• Maxime Rodinson Looks Back
    http://www.merip.org/mer/mer269/maxime-rodinson-looks-back

    Joan Mandell and Joe Stork spoke with him in April 1986, when he came to Washington for the celebration of MERIP’s fifteenth anniversary. We publish the interview here for the first time.

    What was your first view of the people and culture in Lebanon?

    I had some colonial ideas left in my mind, here and there, reinforced by study of anthropology. I remember a time I asked a Syrian man, “Did you have people gifted in mathematics, too?” He was angry, of course.

    (...)

    A big question at this time is that in 1954, the beginning of the Algerian revolution, the Party did not take a strong stand.

    I did not have much knowledge of the events in North Africa at that time.

    Did this become a big debate for you?

    Yes, because I was beginning to have doubts about the politics of the Party at that time, and with others we managed to ask the Party to take a stand more in favor of independence of Algeria. But we were all disciplined in the Party at that time. We got angry about the position of the Party, and more prone to associate with non-Party people — the independent left — which is taken very badly by the Party, of course. But the Party had taken great pains to demobilize. So in 1956 there were elections in France. The socialists came into power and the Party had great expectations, especially with relations to Moscow and the idea of the great alliance of the socialist parties and the Soviet Union.
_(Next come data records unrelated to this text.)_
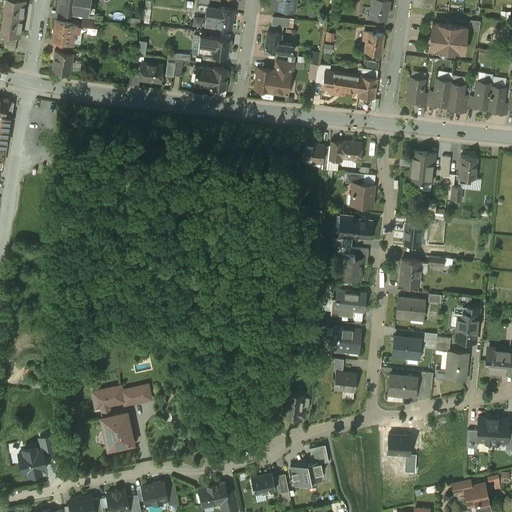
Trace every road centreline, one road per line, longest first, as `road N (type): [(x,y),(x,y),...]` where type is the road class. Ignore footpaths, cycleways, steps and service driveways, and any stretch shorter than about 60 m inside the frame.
road 1 (residential): [(371,417),(279,439),(267,456),(199,472),(175,462),(0,498)]
road 2 (residential): [(387,122),(390,209),(371,417)]
road 3 (tertiary): [(239,105),(29,81)]
road 4 (residential): [(29,81),(0,269)]
road 5 (tertiary): [(387,122),(239,105)]
road 6 (residential): [(511,384),(371,417)]
road 7 (tertiary): [(511,135),(387,122)]
road 8 (residential): [(387,122),(405,0)]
All this could not be endangered by secondary things like Algeria. When the new assembly [Chambre de Députes] met, the Party voted special powers for Guy Mollet in Algeria. This was the first time I dared to contradict the position of the Party. Not all the way, of course. I wanted to speak out against these special powers. They decided that they had to make that move and sacrifice a part for the whole. I began to have doubts, theoretically. I began the slow evolution toward a critique of the Party. I left two years later, in 1958.